Discussions involving healing historical and structural racism are not the most comfortable and should not be taken lightly. Haynes and White (1999) noted that “social work needs to build real, not artificial, bridges to communities” (p. 389). The community conversation on October 1, 2015, was a first step toward critical analysis and consciousness raising. A sense of hope, reconciliation, and a need for action were apparent from community input. Through this series of community conversations, CFUF is participating in a healing and solution-focused process. Other organizations in Baltimore are incorporating a host of strategies and share similar intent—to reconcile community relations and restore power in the city. These conversations will foster deeper efforts toward inclusive critical consciousness that will raise awareness and spur on community action, particularly for residents who are most affected by historical and contemporary trauma stemming from structural racism.

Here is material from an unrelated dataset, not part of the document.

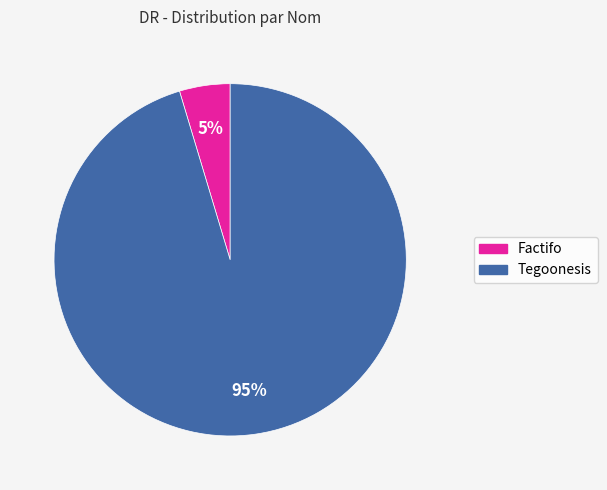

Is the sum of Tegoonesis and Factifo greater than half?

Yes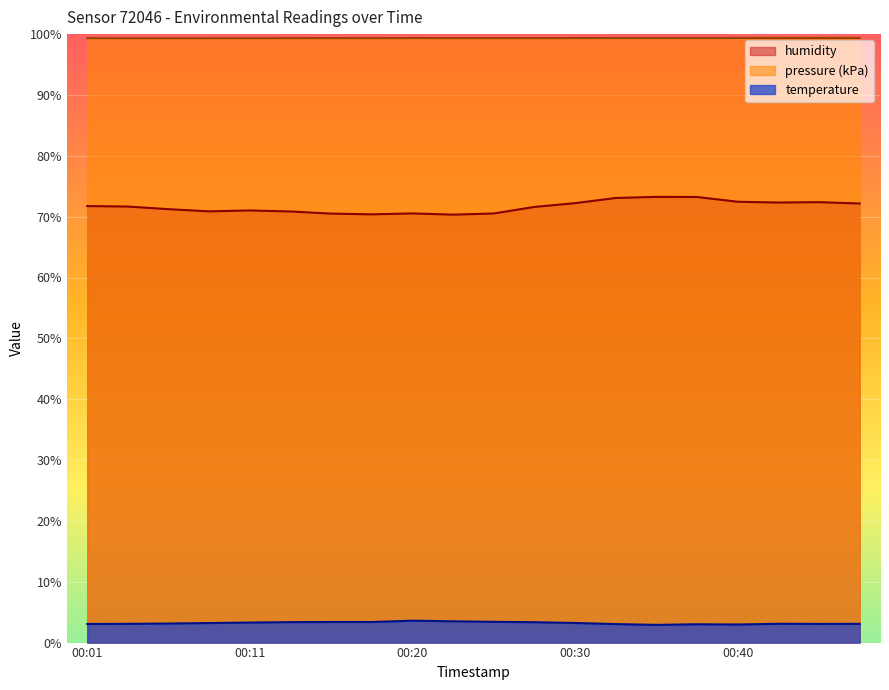

True or false: pressure and humidity cross at least once.

False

CFUF's community-engaged approach to address structural racism is consistent with the intergroup approach, developed by Potapchuk (2007), that brings together racially diverse groups to dismantle stereotypes, build trust, and problem solve. Community-based institutions serving low-income populations must develop new collaborative approaches to solve complex issues (Meehan, Reinelt, & Perry, 2009). The second community conversation provided an opportunity to go deeper on this issue. Participants overwhelmingly recommended improved accountability systems for police misconduct as a means to enhance trust between the community and the police department. Other solutions called for cultural competence training for police, community-engaged policing approach, humanizing and respect for police, decriminalizing substance abuse, and alternatives to incarceration, among others.
Baltimore City is facing a critical local election in which the current mayor is not seeking reelection, the predominant political party is overcrowded with 15 mayoral candidates, and at least one-third of city council seats are expected to turn over (Broadwater & Wenger, 2016). Thus, these community conversations are timely, critically important, and necessary to provide an opportunity for community leaders and city and statewide decision makers to engage in productive dialogue focused on solutions to structural racism. Meanwhile, MSW students learn how to engage in true community practice.